__Brano citato__
Anonima scrittori


Affinità e convergenze tra il compagno Pennacchi e noi

Categoria: Interpretazioni, Sulla letteratura
Postato da: Torquemada

[Scritto di Graziano 'Torque' Lanzidei - Zaphod Remix - sulle 'Questioni Anonime' che Pennacchi aveva scritto a Maggio. E' passato molto tempo da allora e tante cose son successe - Pennacchi ha vinto il Premio Strega - ma era doveroso chiarire che importanza ha avuto, e ha tuttora, l'autore di Canale Mussolini per tutti noi. Alcuni riferimenti potrebbero essere poco chiari, altri forse troppo 'scolastici'. Speriamo che, a questo intervento, ne seguano degli altri, in maniera tale che 'Questioni Anonime' possa diventare un vero e proprio manifesto dell'Anonima Scrittori. Per chi volesse approfondire, ecco il primo intervento di Pennacchi]

PRIMO CONTATTO.

__I dati__
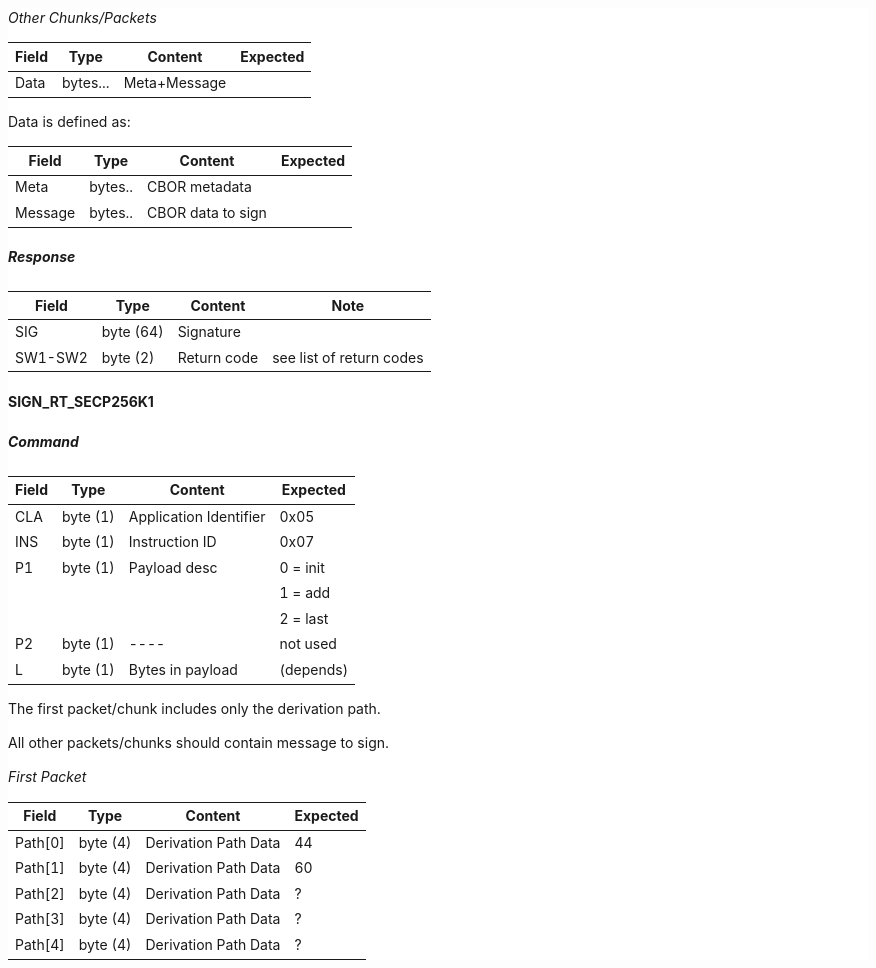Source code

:*Other Chunks/Packets*

| Field   | Type     | Content              | Expected |
| ------- | -------- | -------------------- | -------- |
| Data    | bytes... | Meta+Message         |          |

Data is defined as:

| Field   | Type     | Content           | Expected     |
| ------- | -------- |-------------------| ------------ |
| Meta    | bytes..  | CBOR metadata     |              |
| Message | bytes..  | CBOR data to sign |              |


##### Response

| Field   | Type      | Content     | Note                     |
| ------- | --------- | ----------- | ------------------------ |
| SIG     | byte (64) | Signature   |                          |
| SW1-SW2 | byte (2)  | Return code | see list of return codes |

#### SIGN_RT_SECP256K1


##### Command

| Field | Type     | Content                | Expected  |
| ----- | -------- | ---------------------- | --------- |
| CLA   | byte (1) | Application Identifier | 0x05      |
| INS   | byte (1) | Instruction ID         | 0x07      |
| P1    | byte (1) | Payload desc           | 0 = init  |
|       |          |                        | 1 = add   |
|       |          |                        | 2 = last  |
| P2    | byte (1) | ----                   | not used  |
| L     | byte (1) | Bytes in payload       | (depends) |

The first packet/chunk includes only the derivation path.

All other packets/chunks should contain message to sign.


*First Packet*

| Field      | Type     | Content                | Expected  |
| ---------- | -------- | ---------------------- | --------- |
| Path[0]    | byte (4) | Derivation Path Data   | 44        |
| Path[1]    | byte (4) | Derivation Path Data   | 60        |
| Path[2]    | byte (4) | Derivation Path Data   | ?         |
| Path[3]    | byte (4) | Derivation Path Data   | ?         |
| Path[4]    | byte (4) | Derivation Path Data   | ?         |


[ADR 11]: ./0011-incoming-runtime-messages.md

__Cosa fare__
Ricopia tutto il brano citato sopra, quello su Pennacchi e l'Anonima Scrittori, parola per parola e senza cambiare nulla.

__Soluzione__
Anonima scrittori


Affinità e convergenze tra il compagno Pennacchi e noi

Categoria: Interpretazioni, Sulla letteratura
Postato da: Torquemada

[Scritto di Graziano 'Torque' Lanzidei - Zaphod Remix - sulle 'Questioni Anonime' che Pennacchi aveva scritto a Maggio. E' passato molto tempo da allora e tante cose son successe - Pennacchi ha vinto il Premio Strega - ma era doveroso chiarire che importanza ha avuto, e ha tuttora, l'autore di Canale Mussolini per tutti noi. Alcuni riferimenti potrebbero essere poco chiari, altri forse troppo 'scolastici'. Speriamo che, a questo intervento, ne seguano degli altri, in maniera tale che 'Questioni Anonime' possa diventare un vero e proprio manifesto dell'Anonima Scrittori. Per chi volesse approfondire, ecco il primo intervento di Pennacchi]

PRIMO CONTATTO.